Data records:
■ ■ ■ ■ ■ ■ ■

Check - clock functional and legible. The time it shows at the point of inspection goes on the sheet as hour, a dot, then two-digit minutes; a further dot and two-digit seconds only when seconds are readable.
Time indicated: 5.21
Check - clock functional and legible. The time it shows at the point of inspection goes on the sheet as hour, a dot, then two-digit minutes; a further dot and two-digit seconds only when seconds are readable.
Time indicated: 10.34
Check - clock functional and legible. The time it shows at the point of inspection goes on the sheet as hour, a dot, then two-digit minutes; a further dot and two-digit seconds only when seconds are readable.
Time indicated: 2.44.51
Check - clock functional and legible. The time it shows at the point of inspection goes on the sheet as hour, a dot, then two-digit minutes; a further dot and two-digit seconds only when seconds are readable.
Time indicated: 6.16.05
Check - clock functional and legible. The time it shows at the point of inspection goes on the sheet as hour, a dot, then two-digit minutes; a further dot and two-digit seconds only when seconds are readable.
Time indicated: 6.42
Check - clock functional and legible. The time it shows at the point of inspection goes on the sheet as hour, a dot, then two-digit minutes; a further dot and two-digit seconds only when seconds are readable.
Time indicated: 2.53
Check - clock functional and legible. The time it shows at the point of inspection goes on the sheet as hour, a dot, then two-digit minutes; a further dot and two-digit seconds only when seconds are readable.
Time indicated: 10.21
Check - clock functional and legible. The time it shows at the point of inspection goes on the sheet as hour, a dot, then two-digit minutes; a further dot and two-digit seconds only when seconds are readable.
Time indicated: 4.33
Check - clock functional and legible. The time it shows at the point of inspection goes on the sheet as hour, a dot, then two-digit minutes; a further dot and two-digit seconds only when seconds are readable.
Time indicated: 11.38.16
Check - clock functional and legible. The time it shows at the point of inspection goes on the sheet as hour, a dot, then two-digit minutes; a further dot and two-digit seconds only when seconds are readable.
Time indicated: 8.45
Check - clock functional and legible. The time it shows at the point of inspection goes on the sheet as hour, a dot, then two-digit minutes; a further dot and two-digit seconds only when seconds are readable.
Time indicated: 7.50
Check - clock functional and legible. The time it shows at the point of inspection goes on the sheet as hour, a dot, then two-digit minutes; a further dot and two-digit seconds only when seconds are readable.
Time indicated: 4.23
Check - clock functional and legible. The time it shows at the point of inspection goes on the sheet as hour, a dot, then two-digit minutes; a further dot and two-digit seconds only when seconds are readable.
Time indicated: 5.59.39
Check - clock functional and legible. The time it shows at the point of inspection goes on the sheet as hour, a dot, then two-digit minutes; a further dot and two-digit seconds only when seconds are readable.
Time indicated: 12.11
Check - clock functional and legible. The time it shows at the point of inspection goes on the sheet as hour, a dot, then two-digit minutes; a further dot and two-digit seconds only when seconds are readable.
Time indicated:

■ ■ ■ ■ ■ ■ ■

TASK: Copy every one of the records above word for word, leaving each line unchanged.

ANSWER TO THIS PROBLEM:
Check - clock functional and legible. The time it shows at the point of inspection goes on the sheet as hour, a dot, then two-digit minutes; a further dot and two-digit seconds only when seconds are readable.
Time indicated: 5.21
Check - clock functional and legible. The time it shows at the point of inspection goes on the sheet as hour, a dot, then two-digit minutes; a further dot and two-digit seconds only when seconds are readable.
Time indicated: 10.34
Check - clock functional and legible. The time it shows at the point of inspection goes on the sheet as hour, a dot, then two-digit minutes; a further dot and two-digit seconds only when seconds are readable.
Time indicated: 2.44.51
Check - clock functional and legible. The time it shows at the point of inspection goes on the sheet as hour, a dot, then two-digit minutes; a further dot and two-digit seconds only when seconds are readable.
Time indicated: 6.16.05
Check - clock functional and legible. The time it shows at the point of inspection goes on the sheet as hour, a dot, then two-digit minutes; a further dot and two-digit seconds only when seconds are readable.
Time indicated: 6.42
Check - clock functional and legible. The time it shows at the point of inspection goes on the sheet as hour, a dot, then two-digit minutes; a further dot and two-digit seconds only when seconds are readable.
Time indicated: 2.53
Check - clock functional and legible. The time it shows at the point of inspection goes on the sheet as hour, a dot, then two-digit minutes; a further dot and two-digit seconds only when seconds are readable.
Time indicated: 10.21
Check - clock functional and legible. The time it shows at the point of inspection goes on the sheet as hour, a dot, then two-digit minutes; a further dot and two-digit seconds only when seconds are readable.
Time indicated: 4.33
Check - clock functional and legible. The time it shows at the point of inspection goes on the sheet as hour, a dot, then two-digit minutes; a further dot and two-digit seconds only when seconds are readable.
Time indicated: 11.38.16
Check - clock functional and legible. The time it shows at the point of inspection goes on the sheet as hour, a dot, then two-digit minutes; a further dot and two-digit seconds only when seconds are readable.
Time indicated: 8.45
Check - clock functional and legible. The time it shows at the point of inspection goes on the sheet as hour, a dot, then two-digit minutes; a further dot and two-digit seconds only when seconds are readable.
Time indicated: 7.50
Check - clock functional and legible. The time it shows at the point of inspection goes on the sheet as hour, a dot, then two-digit minutes; a further dot and two-digit seconds only when seconds are readable.
Time indicated: 4.23
Check - clock functional and legible. The time it shows at the point of inspection goes on the sheet as hour, a dot, then two-digit minutes; a further dot and two-digit seconds only when seconds are readable.
Time indicated: 5.59.39
Check - clock functional and legible. The time it shows at the point of inspection goes on the sheet as hour, a dot, then two-digit minutes; a further dot and two-digit seconds only when seconds are readable.
Time indicated: 12.11
Check - clock functional and legible. The time it shows at the point of inspection goes on the sheet as hour, a dot, then two-digit minutes; a further dot and two-digit seconds only when seconds are readable.
Time indicated:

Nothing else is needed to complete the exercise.